— begin Source text —
For the un-initiated, the reason a Saw Stop user might stoop to this unsanctioned method is that the SS electronics "looks" for a blade within some tolerance distance of the brake, and will refuse to turn on if it doesn't find it. A normal sized dado set is too small for it to detect it…so you have to use a different size cartridge in the SS with a dado set.


----------



## Sigung (Nov 20, 2013)

> It should work, but only if your saw has the power to spin the blades of that size at those speeds safely. There s a reason DADO stacks tend to be smaller than that your saw is capable of for a single blade due to this. Maybe a stack of 7-1/4" blades from a circular saw and teeth not touching might be possible, although I still don t how flat of a dado you ll get since the teeth are not pointing in their respective directions.
> 
> - Rayne


This is an interesting idea, and yes the safety factor does concern me. Thank you for this.


----------



## Sigung (Nov 20, 2013)
— end Source text —
Goal:
Decide whether each statement agrees with the forum thread about dado sets on a SawStop, answering yes or no and quoting the deciding words of the thread: 1. The SawStop electronics will not turn on if no blade is found within a tolerance distance of the brake. 2. A normal sized dado set is large enough for the SawStop to detect. 3. Sigung says the safety factor is not a concern.
— begin Information provided —
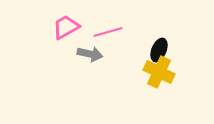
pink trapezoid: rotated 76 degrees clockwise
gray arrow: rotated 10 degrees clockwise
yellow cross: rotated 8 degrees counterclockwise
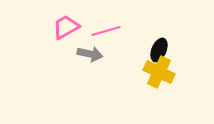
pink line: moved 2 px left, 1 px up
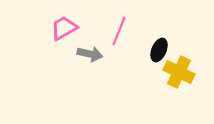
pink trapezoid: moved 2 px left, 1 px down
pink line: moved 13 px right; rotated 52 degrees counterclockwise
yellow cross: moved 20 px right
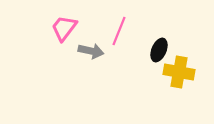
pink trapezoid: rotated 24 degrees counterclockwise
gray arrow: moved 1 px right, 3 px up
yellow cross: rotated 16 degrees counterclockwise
— end Information provided —
— begin Information provided —
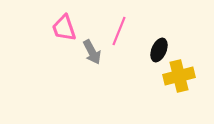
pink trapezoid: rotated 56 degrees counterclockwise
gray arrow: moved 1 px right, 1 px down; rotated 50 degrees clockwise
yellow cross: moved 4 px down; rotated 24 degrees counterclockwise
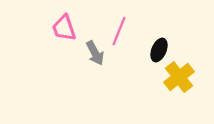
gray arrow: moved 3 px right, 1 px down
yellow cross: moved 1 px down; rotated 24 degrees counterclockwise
— end Information provided —
Expected answer:
1. Yes: "will refuse to turn on if it doesn't find it"
2. No: "A normal sized dado set is too small for it to detect it"
3. No: "yes the safety factor does concern me"